The week before the deadline and so many things had been pushed to the last minute. It was kind of overwhelming and stressful on top of not really feeling good. Friday morning came and I wasn't really guessing because of how the week went that there would be much of a difference in the scale. But seeing the number go up, even though it was just .4 pounds was still tough for me emotionally. Ugh, I hate how that stupid little box has such power over me. 
Anyways got through Friday, refeed Saturday, thought I would have to work on Sunday as well. Was so extremely thankful when my boss called me and said to not worry about coming in, that there wasn't that much and that I could get caught up on Monday. 
Such a relief. I was able to get my gym time in, my house cleaned, food prepped, laundry done and a nice nap. 
This morning when I opened my eyes I about bolted out of bed seeing that it was starting to get light outside. I looked at the clock and could not believe it. 6:35?!?!?!? are you f***ing kidding me?!?!?!?! ugh! I had missed my morning workout. I was thrown off! but you know what? I decided I needed to just go with it. I figured i needed that extra sleep so I could completely get over this cold. And guess what, I went to the gym after work and had a great workout! I can already tell that this week is going to be so much better than last. But guess what, those tough times are the times that really make the strong stand out from the week. I am strong, I do not give up! I will not give up! I am committed to this lifestyle! It is my way of life. It is not something that I will someday arrive at or all of a sudden become. It is part of who I am and what I do.

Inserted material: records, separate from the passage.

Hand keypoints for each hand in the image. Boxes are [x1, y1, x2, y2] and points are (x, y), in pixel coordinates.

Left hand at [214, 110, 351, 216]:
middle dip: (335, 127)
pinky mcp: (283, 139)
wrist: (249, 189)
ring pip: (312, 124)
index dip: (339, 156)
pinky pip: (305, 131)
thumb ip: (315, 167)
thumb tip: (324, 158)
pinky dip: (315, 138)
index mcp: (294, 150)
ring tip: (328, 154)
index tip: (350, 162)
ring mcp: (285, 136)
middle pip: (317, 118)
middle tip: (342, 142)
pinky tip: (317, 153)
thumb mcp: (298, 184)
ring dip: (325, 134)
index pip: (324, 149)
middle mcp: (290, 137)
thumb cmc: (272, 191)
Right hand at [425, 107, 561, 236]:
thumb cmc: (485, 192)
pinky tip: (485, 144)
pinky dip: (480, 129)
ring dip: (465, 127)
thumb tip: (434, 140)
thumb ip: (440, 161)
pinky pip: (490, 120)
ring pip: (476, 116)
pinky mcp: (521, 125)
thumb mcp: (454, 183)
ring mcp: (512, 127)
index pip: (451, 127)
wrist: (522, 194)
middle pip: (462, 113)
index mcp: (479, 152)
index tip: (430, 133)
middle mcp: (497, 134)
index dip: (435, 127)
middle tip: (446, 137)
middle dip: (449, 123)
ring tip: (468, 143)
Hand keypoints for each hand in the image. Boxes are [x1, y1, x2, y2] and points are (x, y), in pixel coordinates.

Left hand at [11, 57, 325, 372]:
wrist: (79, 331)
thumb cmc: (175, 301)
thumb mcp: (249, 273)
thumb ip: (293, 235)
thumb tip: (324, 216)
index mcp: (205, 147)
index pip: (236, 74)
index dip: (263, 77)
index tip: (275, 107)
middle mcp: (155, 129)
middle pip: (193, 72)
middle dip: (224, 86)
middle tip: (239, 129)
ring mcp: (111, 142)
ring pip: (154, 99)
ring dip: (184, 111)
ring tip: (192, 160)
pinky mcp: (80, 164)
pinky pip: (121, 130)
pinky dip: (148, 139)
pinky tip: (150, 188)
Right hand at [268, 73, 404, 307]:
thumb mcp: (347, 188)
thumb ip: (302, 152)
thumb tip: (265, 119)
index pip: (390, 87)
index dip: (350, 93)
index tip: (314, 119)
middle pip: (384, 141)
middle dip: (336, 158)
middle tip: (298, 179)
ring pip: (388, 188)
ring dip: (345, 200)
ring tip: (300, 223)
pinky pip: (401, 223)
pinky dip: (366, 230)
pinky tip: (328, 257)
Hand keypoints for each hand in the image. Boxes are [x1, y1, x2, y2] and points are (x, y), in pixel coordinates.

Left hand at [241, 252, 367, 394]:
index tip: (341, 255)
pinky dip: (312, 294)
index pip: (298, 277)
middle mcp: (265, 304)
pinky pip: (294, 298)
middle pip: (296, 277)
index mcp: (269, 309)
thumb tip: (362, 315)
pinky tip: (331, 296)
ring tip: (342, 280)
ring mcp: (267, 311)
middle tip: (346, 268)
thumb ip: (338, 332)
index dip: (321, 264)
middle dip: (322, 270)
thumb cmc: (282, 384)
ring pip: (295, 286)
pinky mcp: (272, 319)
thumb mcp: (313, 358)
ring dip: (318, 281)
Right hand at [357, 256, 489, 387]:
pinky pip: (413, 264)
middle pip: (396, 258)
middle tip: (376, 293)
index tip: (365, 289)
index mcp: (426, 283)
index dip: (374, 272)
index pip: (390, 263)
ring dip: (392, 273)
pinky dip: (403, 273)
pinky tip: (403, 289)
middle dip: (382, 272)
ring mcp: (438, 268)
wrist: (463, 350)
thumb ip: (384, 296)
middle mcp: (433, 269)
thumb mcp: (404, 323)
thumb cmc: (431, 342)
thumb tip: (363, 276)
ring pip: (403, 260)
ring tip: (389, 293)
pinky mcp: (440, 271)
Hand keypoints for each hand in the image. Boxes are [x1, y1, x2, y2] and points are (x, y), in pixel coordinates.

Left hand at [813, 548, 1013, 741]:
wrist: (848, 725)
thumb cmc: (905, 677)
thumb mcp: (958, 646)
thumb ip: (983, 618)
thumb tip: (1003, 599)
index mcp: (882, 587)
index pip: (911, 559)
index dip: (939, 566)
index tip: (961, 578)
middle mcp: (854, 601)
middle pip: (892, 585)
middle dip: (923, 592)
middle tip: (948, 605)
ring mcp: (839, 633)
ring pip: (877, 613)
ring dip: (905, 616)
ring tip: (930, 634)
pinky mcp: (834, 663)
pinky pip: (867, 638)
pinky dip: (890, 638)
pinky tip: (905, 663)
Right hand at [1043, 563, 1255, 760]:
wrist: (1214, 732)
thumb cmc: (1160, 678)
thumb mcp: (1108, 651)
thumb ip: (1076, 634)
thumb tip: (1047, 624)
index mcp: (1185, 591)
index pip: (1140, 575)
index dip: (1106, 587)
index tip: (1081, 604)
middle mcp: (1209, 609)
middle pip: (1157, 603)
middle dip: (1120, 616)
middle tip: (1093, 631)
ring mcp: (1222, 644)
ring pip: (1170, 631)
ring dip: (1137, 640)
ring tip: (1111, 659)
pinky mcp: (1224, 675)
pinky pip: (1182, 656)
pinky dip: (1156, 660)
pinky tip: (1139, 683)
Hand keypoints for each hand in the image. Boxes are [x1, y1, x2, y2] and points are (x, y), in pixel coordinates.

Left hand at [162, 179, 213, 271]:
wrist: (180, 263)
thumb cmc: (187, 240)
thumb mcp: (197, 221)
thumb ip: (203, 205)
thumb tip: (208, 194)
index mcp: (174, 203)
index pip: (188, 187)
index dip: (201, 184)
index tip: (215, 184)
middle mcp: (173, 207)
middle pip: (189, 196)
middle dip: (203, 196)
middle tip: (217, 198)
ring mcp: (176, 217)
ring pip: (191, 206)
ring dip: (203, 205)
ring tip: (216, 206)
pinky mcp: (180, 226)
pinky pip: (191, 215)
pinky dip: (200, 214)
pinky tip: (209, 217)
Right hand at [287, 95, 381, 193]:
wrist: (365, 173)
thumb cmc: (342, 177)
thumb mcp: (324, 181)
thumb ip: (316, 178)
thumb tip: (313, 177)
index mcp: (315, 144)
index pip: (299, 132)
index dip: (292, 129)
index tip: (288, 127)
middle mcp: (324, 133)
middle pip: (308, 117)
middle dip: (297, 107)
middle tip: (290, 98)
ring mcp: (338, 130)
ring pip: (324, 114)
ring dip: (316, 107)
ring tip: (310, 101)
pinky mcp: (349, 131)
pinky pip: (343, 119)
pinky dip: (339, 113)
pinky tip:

I'm pretty excited that I check in with my trainer on Thursday. It's been 2 months since I started and I am so ready to see the progress. The scale hasn't changed much, but I know that I have a lot more definition going on. Last week, I had 2 different people at the gym, one of which had never said a word to me before that they could really see a lot of progress! Let me tell you those words were really needed this last week. I tend to be so hard on myself. I have this perfectionist standard for myself. A standard that I will never reach, I can never get there. My personal goal that I want to work on is really sitting back and being proud of myself. Really noticing the progress as it comes and not just the goals of where I want to be. I have worked so hard and there is no reason for me not to be proud of myself.